Childlessness, di sisi lain, mengacu pada kondisi tidak memiliki anak yang sering kali terjadi bukan karena pilihan, tetapi karena ketidakmampuan biologis atau medis. Di sini, ketidakberadaan anak dianggap tidak disengaja dan bukan keputusan yang diambil secara sukarela
Individu yang childfree biasanya memiliki pandangan yang lebih terencana dan berfokus pada kehidupan bebas anak sebagai gaya hidup yang mereka pilih. Meski menghadapi stigma sosial, mereka cenderung merasa mantap dengan keputusannya dan sering kali memiliki jaringan pendukung yang membentuk komunitas childfree
Sebaliknya, mereka yang mengalami childlessness seringkali menghadapi dampak emosional lebih dalam, terutama karena ketidakmampuan ini dianggap sebagai "kekurangan" atau "kegagalan" oleh masyarakat. Stigma sosial terhadap ketidakmampuan memiliki anak bahkan berakar jauh ke masa lalu, memperlihatkan adanya penilaian negatif yang tetap ada dalam banyak budaya hingga saat ini
Secara teologis, kehadiran anak dalam sebuah keluarga memiliki nilai yang signifikan dalam ajaran Islam. Ketika pasangan menikah, salah satu tujuan yang diharapkan adalah untuk memperoleh keturunan yang akan melanjutkan nilai-nilai agama dan moral dalam keluarga. Tujuan utama pernikahan adalah untuk mencapai sakinah. Dalam keluarga yang sakinah, pasangan suami istri perlu menjalankan fungsi-fungsi keluarga, termasuk fungsi reproduksi. Dengan demikian, dapat dikatakan bahwa memiliki anak dapat mendukung terciptanya ketenangan dalam rumah tangga, karena memungkinkan pasangan untuk menjalankan fungsi keluarga dengan utuh. Rahmah sebagai bentuk kasih sayang terhadap yang lemah, yaitu kasih sayang kepada anak saat masih kecil dan kepada orang tua ketika sudah lanjut usia.

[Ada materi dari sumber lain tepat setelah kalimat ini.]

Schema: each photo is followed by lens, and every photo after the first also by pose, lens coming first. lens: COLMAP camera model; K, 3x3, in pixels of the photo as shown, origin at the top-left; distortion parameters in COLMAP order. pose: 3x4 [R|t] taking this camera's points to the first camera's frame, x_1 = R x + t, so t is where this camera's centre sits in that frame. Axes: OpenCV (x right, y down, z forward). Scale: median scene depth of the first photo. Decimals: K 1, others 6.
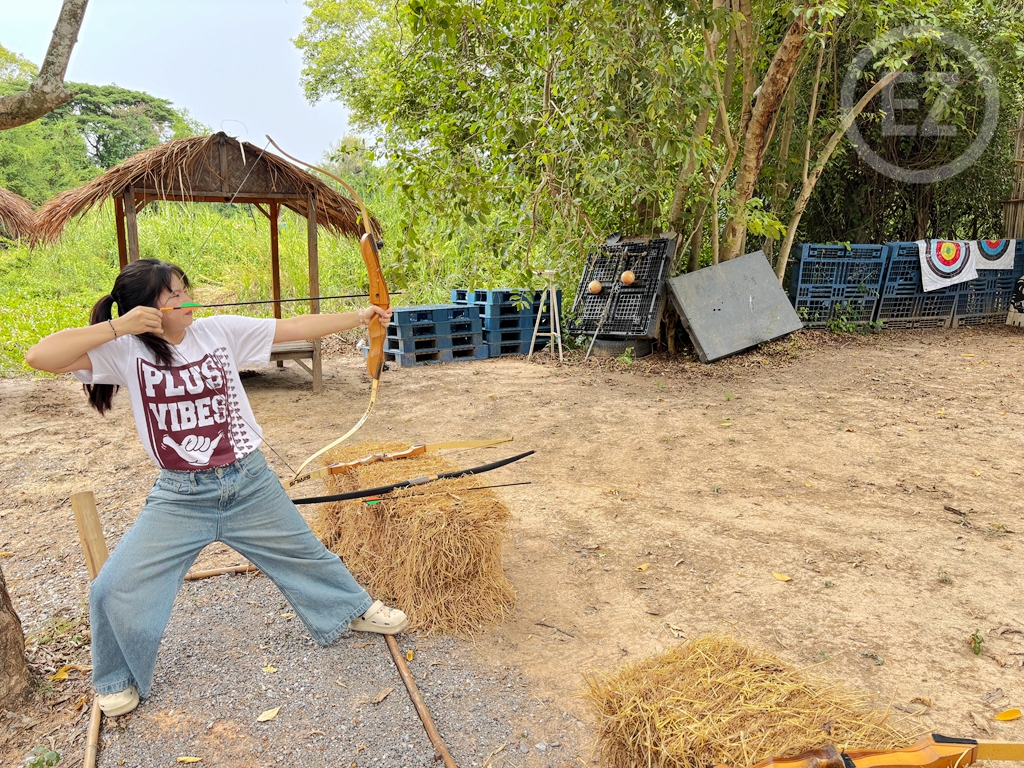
lens RADIAL K [[753.5, 0, 508.3], [0, 753.5, 414.4], [0, 0, 1]] dist [0.009364, -0.000215]
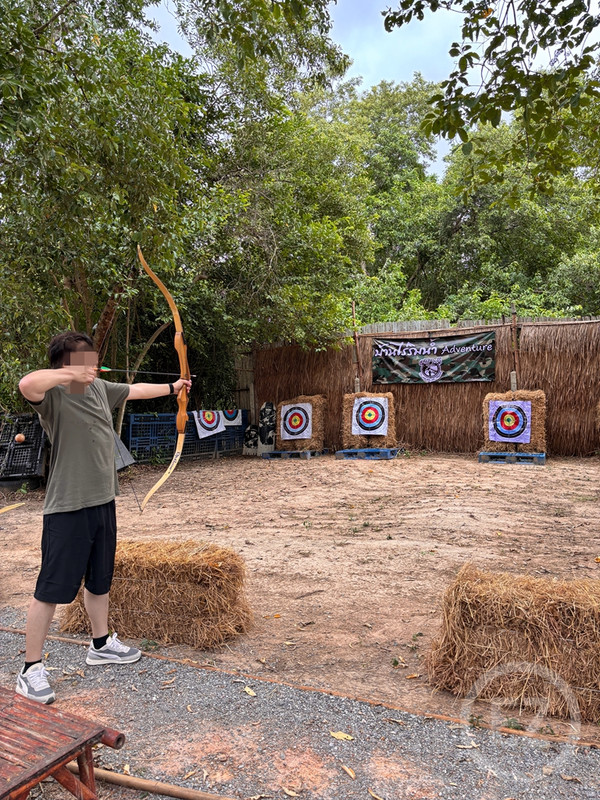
lens RADIAL K [[603.3, 0, 294.0], [0, 603.3, 403.2], [0, 0, 1]] dist [0.075512, -0.178188]
pose [[0.813254, -0.011916, 0.581787, -0.104226], [0.160826, 0.965450, -0.205038, 0.090085], [-0.559243, 0.260314, 0.787073, -0.285837]]
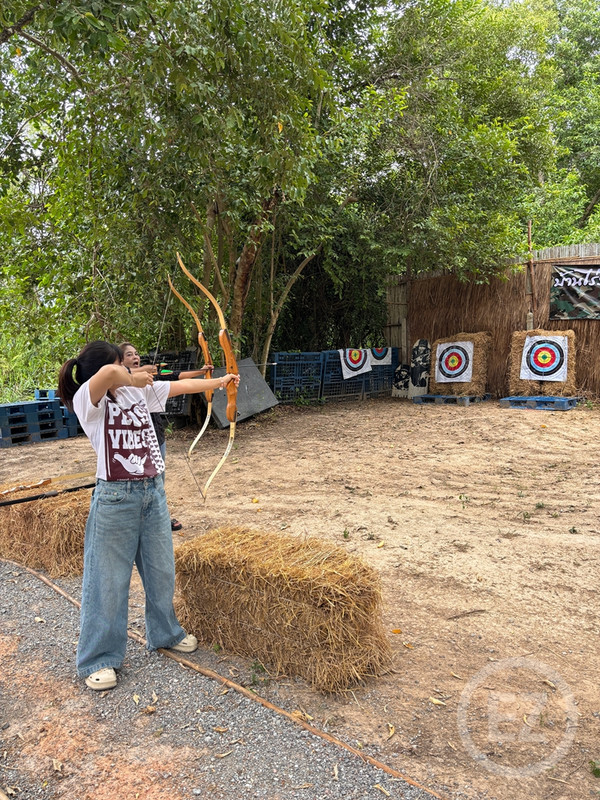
lens RADIAL K [[603.3, 0, 294.0], [0, 603.3, 403.2], [0, 0, 1]] dist [0.075512, -0.178188]
pose [[0.932616, -0.050875, 0.357267, -0.037911], [0.100687, 0.987381, -0.122231, 0.043934], [-0.346540, 0.149967, 0.925970, -0.198355]]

Konsep Istishab (asumsi kelanjutan status hukum yang ada) dapat diterapkan untuk memahami berbagai aspek hukum Islam terkait dengan isu kehadiran anak dalam kehidupan pasangan suami istri. Konsep 'Childfree' (kesengajaan memilih untuk tidak memiliki anak) dan 'Childless' (ketidakmampuan atau ketidakberuntungan untuk memiliki anak), serta implikasi sosial, emosional, dan hukum yang timbul dari keduanya.

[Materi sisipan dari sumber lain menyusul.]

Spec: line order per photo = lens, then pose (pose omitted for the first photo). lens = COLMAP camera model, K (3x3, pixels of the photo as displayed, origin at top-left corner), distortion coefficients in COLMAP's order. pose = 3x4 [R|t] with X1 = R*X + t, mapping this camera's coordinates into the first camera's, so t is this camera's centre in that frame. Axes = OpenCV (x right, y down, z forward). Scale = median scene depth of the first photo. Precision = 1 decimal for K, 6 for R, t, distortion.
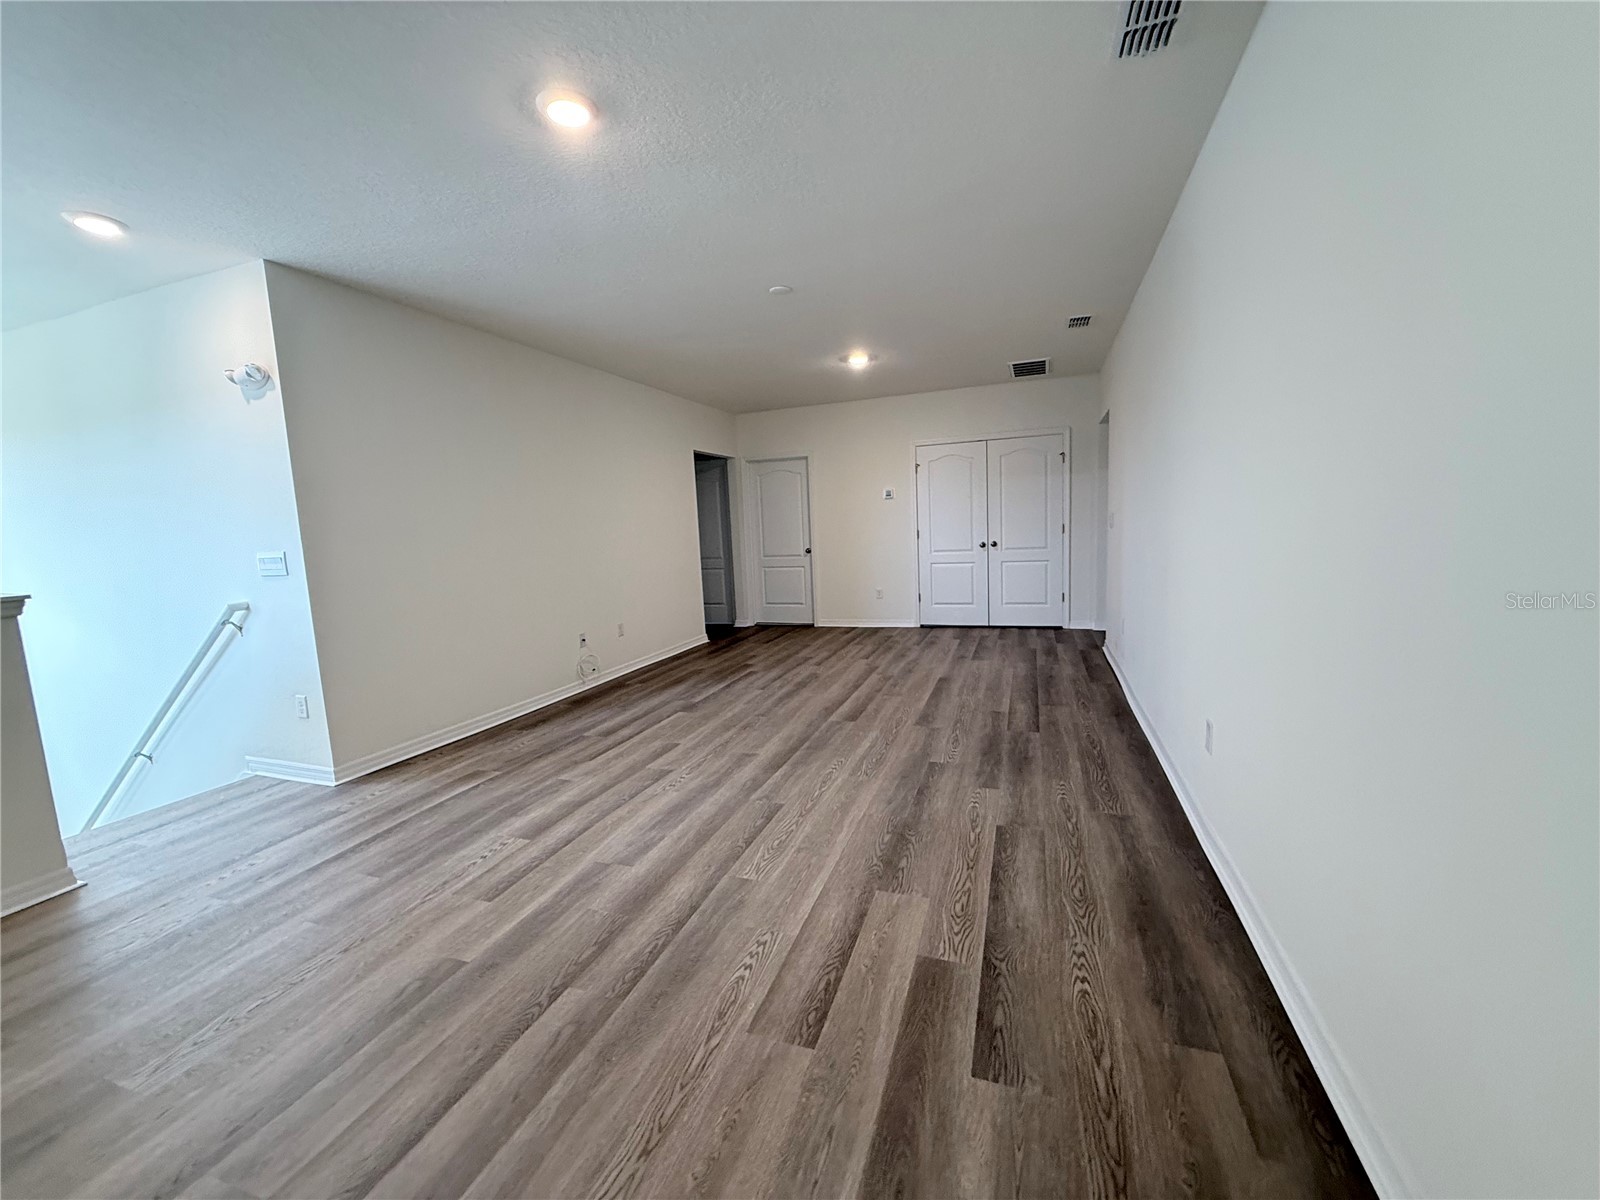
lens RADIAL K [[636.1, 0, 802.8], [0, 636.1, 599.6], [0, 0, 1]] dist [-0.001042, 0.000245]
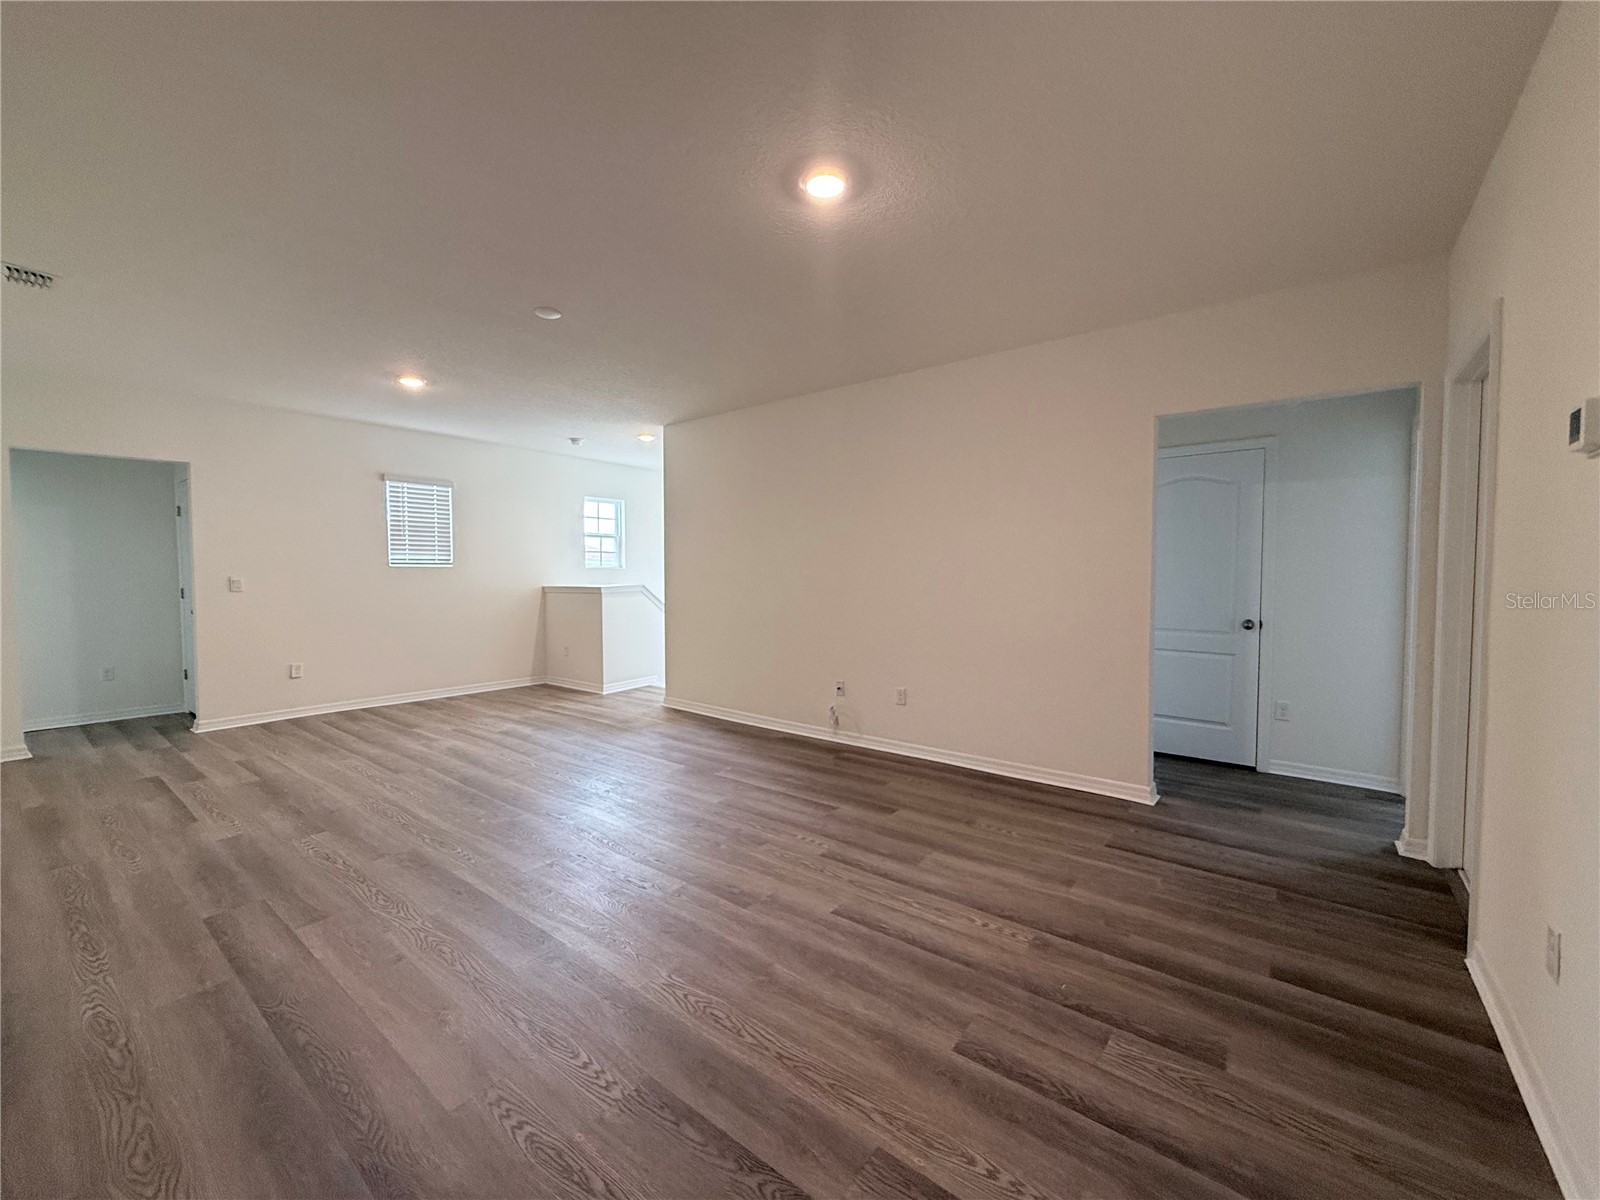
lens RADIAL K [[636.1, 0, 802.8], [0, 636.1, 599.6], [0, 0, 1]] dist [-0.001042, 0.000245]
pose [[-0.314328, 0.081185, -0.945837, 1.164037], [-0.098976, 0.988104, 0.117706, -0.365816], [0.944141, 0.130613, -0.302553, 2.637987]]
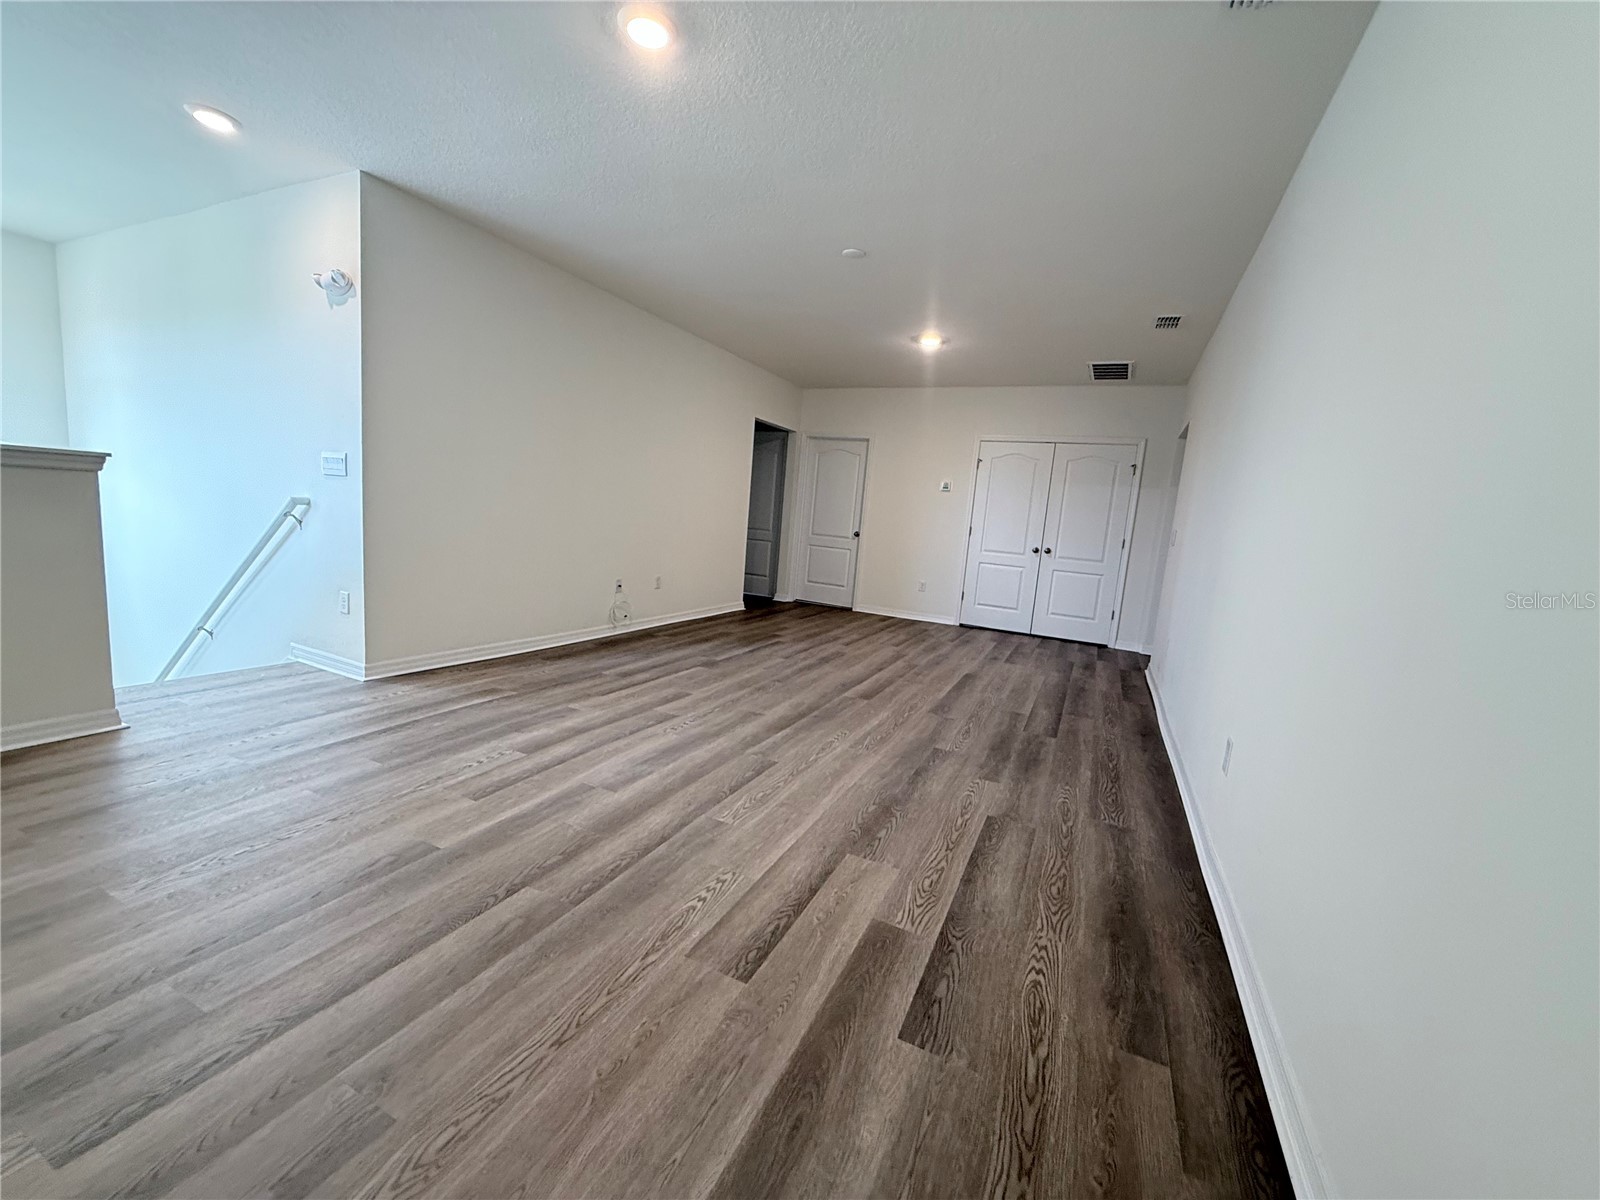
lens RADIAL K [[636.1, 0, 802.8], [0, 636.1, 599.6], [0, 0, 1]] dist [-0.001042, 0.000245]
pose [[0.987089, 0.138149, -0.081057, 0.065227], [-0.137005, 0.990378, 0.019537, 0.053428], [0.082976, -0.008179, 0.996518, 0.016117]]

Prinsip Istishab menegaskan pentingnya mempertahankan status hukum yang sudah ada, kecuali ada bukti yang jelas untuk mengubahnya. Dalam konteks pernikahan dan anak, ini berarti bahwa dalam keadaan tertentu, status hukum pernikahan yang tidak menghasilkan anak dapat tetap dipertahankan, asalkan tidak ada indikasi yang jelas untuk perubahan, seperti ketidakmampuan medis atau alasan lainnya yang sah menurut hukum Islam. Selain itu, keputusan mengenai memiliki anak atau tidak, baik dalam konteks Childfree maupun Childless, diakui sebagai hak individu dan pasangan, meskipun masih terikat dengan pandangan sosial dan agama yang mengutamakan peran reproduksi dalam pernikahan. Istishab bisa menjadi prinsip penting dalam mempertimbangkan perubahan status keluarga terkait keturunan dalam konteks hukum Islam, dengan mempertimbangkan bukti dan kondisi medis yang relevan.